Orbach, also present at the
hearing, denounced the rabbinate in particularly vehement terms.
“The
harassment of Tzohar rabbis began with the Chief Rabbinate, and then was
continued by the Religious Services Ministry,” he said. “It is these two
agencies that are strangling Tzohar because it threatens the rabbinate… It’s the
Chief Rabbinate who is preventing religious-Zionist rabbis from performing
weddings by establishing criteria enabling any rebbe, even if he’s known only to
his hassidim, to perform weddings, while a senior religious-Zionist rabbi,
doesn’t qualify according to these criteria.”

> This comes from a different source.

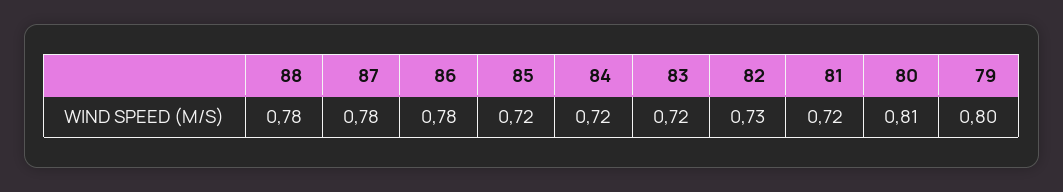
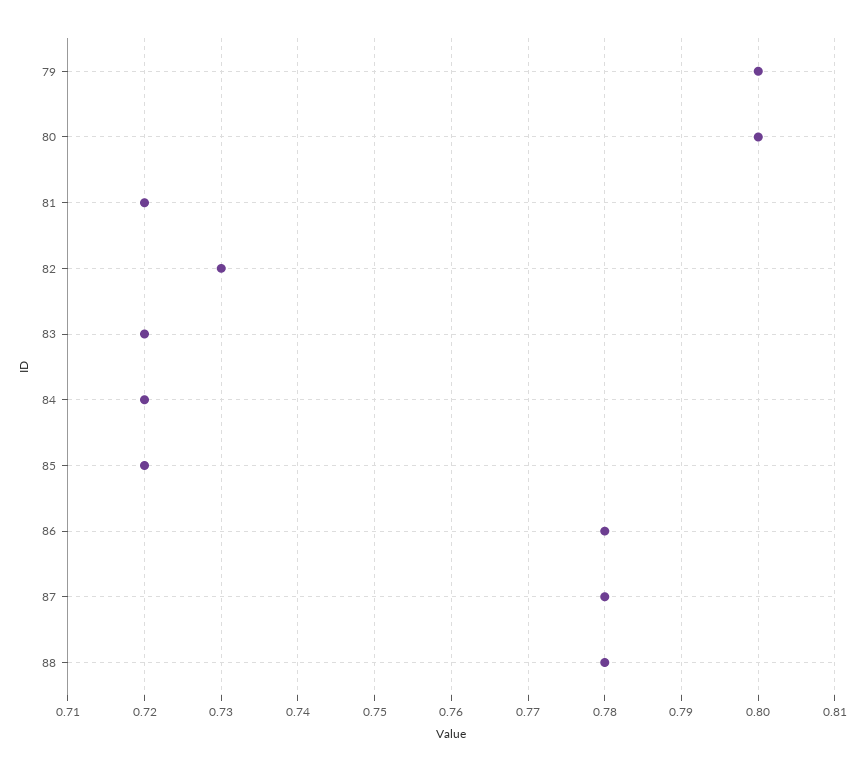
80: 0.81 -> 0.8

The proposed bill will seek
to change the existing criteria for approving marriage licenses for rabbis,
which Tzohar says discriminate against their rabbis and prevent hundreds of them
from officiating at weddings. The new law, if passed, would mean that any rabbi
with ordination from the rabbinate, who has received approval from the chief
rabbi of any city, and has passed a course dealing with the laws of marriage,
will be able to register couples and officiate at their wedding.
Hotovely
said at the hearing, “the truth is distorted when the religious services
minister or anyone else can allocate quotas for marriage. Why does someone who
has rabbinical ordination from the rabbinate, passed exams and bears the title
of a rabbi, need to send faxes before every wedding to get a permit to perform
the wedding?” Shas MK Haim Amsalem weighed in on the broader aspects of the
controversy.
“Every day last month we witnessed another form of
[religious] radicalization, ” he observed. “Where is this leading to?” he
asked, and called on the rabbinate to halt what he termed its “sabotage and
discrimination.”
Ilan Gilon of Meretz went even further and called for a
complete separation of church and state.
“We think that religion has
taken over politics but really it’s the other way around, politics has taken
over religion.” Full pluralism, said Gilon, is the only solution.
“I am a
man of faith, I’m not secular, but I think we need to separate religion and
state to allow everyone to find exactly what they want to find.”